Texto
(…) A base de toda sua argumentação consiste na distinção conceitual entre violência subjetiva e objetiva. A primeira é a que estampa de vermelho as páginas dos jornais – facilmente condenável –, os atos violentos individuais ou coletivos. A segunda é “sutil”, anônima e engendrada pelo próprio sistema das relações vigentes, ou seja, as crises econômicas, a exploração constante, a violência simbólica de classes etc: “a violência subjetiva é experimentada enquanto tal contra o pano de fundo de um grau zero de não violência. É percebida como uma perturbação do estado de coisas ‘normal’ e pacífico. Contudo, a violência objetiva é precisamente aquela inerente a esse estado ‘normal’ de coisas. A violência objetiva é uma violência invisível, uma vez que é precisamente ela que sustenta a normalidade do nível zero contra a qual percebemos algo como subjetivamente violento.”
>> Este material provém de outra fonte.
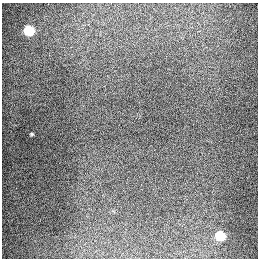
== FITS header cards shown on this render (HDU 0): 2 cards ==
NAXIS1  =                  256
NAXIS2  =                  256

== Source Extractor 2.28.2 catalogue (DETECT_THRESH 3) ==
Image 256 x 256 px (HDU 0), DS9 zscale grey, 1 PNG px = 1 image px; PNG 260 x 260 px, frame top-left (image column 1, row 256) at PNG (2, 3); no overlay
Background 1280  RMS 27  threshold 79.5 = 3 sigma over >= 5 px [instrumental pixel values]
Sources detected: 3; all 3 listed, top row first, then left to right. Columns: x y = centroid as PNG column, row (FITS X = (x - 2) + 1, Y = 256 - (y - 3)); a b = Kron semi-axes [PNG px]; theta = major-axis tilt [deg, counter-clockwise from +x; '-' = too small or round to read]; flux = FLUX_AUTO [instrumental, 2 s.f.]
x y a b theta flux
29 31 6 6 - 83000
32 134 3 2 - 1800
220 236 6 6 - 62000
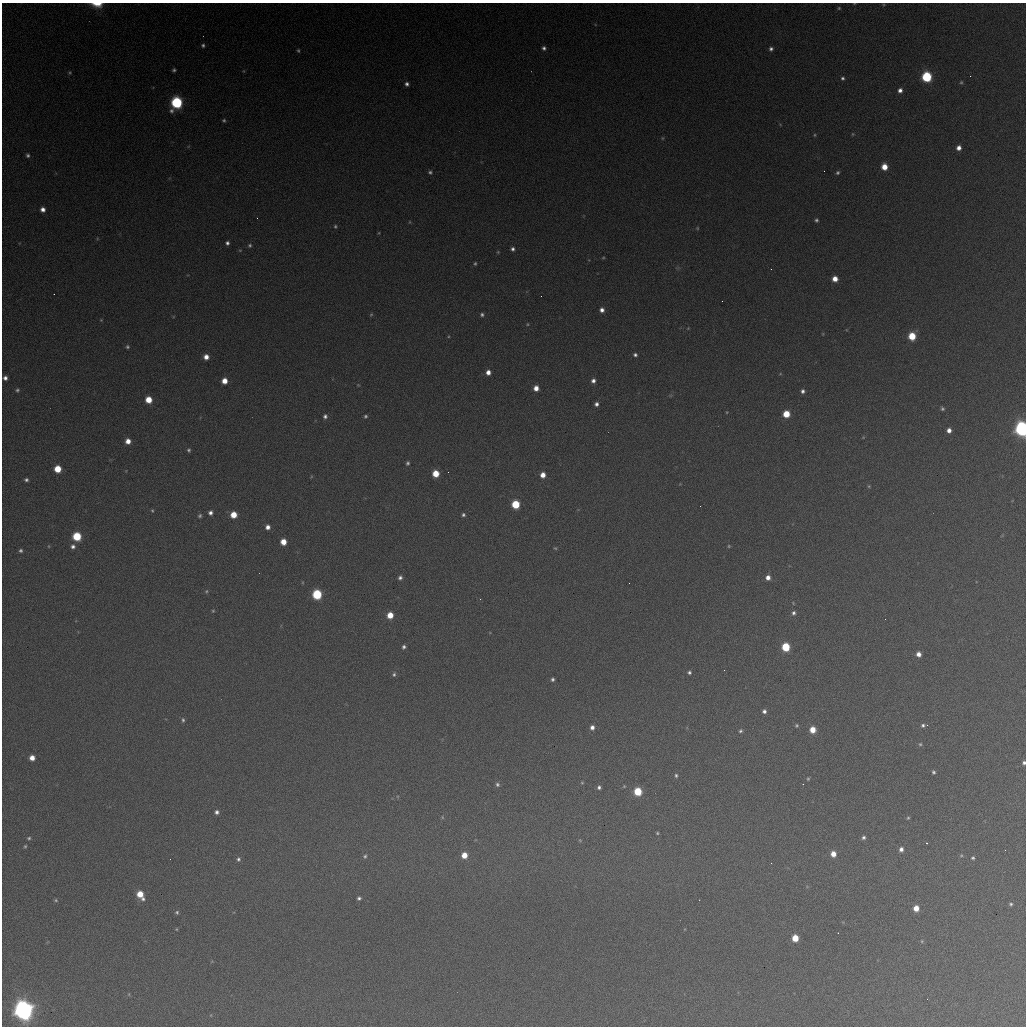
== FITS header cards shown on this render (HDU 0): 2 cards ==
NAXIS1  =                 1024 / length of data axis 1
NAXIS2  =                 1024 / length of data axis 2

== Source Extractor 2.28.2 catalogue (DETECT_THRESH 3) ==
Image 1024 x 1024 px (HDU 0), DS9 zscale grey, 1 PNG px = 1 image px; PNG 1028 x 1028 px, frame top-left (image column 1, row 1024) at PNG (2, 3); no overlay
Background 373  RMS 16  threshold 48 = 3 sigma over >= 5 px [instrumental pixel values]
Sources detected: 157; all 157 listed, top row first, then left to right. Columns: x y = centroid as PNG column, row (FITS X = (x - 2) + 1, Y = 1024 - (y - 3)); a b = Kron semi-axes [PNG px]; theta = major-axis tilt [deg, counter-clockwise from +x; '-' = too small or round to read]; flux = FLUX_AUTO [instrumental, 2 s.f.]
Para o filósofo Slavoj Zizek, é por causa da ideologia subjacente ao discurso liberal que a violência intrínseca ao sistema capitalista pode ser ocultada e percebida como paz – sendo a própria ideologia um modo de violência: tendo a metafísica do mercado global como lei inquestionável, uma crise que arruína milhares ou milhões de vidas deve ser percebida como não violência, como um mal necessário a ser suportado.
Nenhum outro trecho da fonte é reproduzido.